First of all, congratulations! Nice tool!
Second, some comments on the presentation: the horizontal violin graphs are nice, but all tools have the same colours, and so it's just hard to even spot where jsongrep is. I'd recommend grouping by tool and colour coding it. Besides, jq itself isn't in the graphs at all (but the title of the post made me think it would be!).
Last, xLarge is a 190MiB file. I was surprised by that. It seems too low for xLarge. I daily check 400MiB json documents, and sometimes GiB ones.
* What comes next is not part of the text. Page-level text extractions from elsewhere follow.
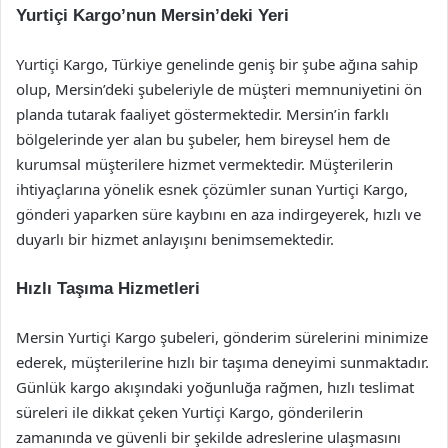
Yurtiçi Kargo’nun Mersin’deki Yeri
Yurtiçi Kargo, Türkiye genelinde geniş bir şube ağına sahip
olup, Mersin’deki şubeleriyle de müşteri memnuniyetini ön
planda tutarak faaliyet göstermektedir. Mersin’in farklı
bölgelerinde yer alan bu şubeler, hem bireysel hem de
kurumsal müşterilere hizmet vermektedir. Müşterilerin
ihtiyaçlarına yönelik esnek çözümler sunan Yurtiçi Kargo,
gönderi yaparken süre kaybını en aza indirgeyerek, hızlı ve
duyarlı bir hizmet anlayışını benimsemektedir.
Hızlı Taşıma Hizmetleri
Mersin Yurtiçi Kargo şubeleri, gönderim sürelerini minimize
ederek, müşterilerine hızlı bir taşıma deneyimi sunmaktadır.
Günlük kargo akışındaki yoğunluğa rağmen, hızlı teslimat
süreleri ile dikkat çeken Yurtiçi Kargo, gönderilerin
zamanında ve güvenli bir şekilde adreslerine ulaşmasını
I appreciate performance as much as the next person; but I see this endless battle to measure things in ns/us/ms as performative.
Sure there are 0.000001% edge cases where that MIGHT be the next big bottleneck.
I see the same thing repeated in various front end tooling too. They all claim to be _much_ faster than their counterpart.
9/10 whatever tooling you are using now will be perfectly fine. Example; I use grep a lot in an ad hoc manner on really large files I switch to rg. But that is only in the handful of cases.
Fair, but agentic tooling can benefit quite a lot from this
Opencode, ClaudeCode, etc, feel slow. Whatever make them faster is a win :)
> I see the same thing repeated in various front end tooling too. They all claim to be _much_ faster than their counterpart.
>
> 9/10 whatever tooling you are using now will be perfectly fine
Are you working in frontend? On non-trivial webapps? Because this is entirely wrong in my experience. Performance issues are the #1 complaint of everyone on the frontend team. Be that in compiling, testing or (to a lesser extend) the actual app.
Whenever you have this kind of impressions on some development, here are my 2 cents: just think "I'm not the target audience". And that's fine.
The difference between 2ms and 0.2ms might sound unneeded, or even silly to you. But somebody, somewhere, is doing stream processing of TB-sized JSON objects, and they will care. These news are for them.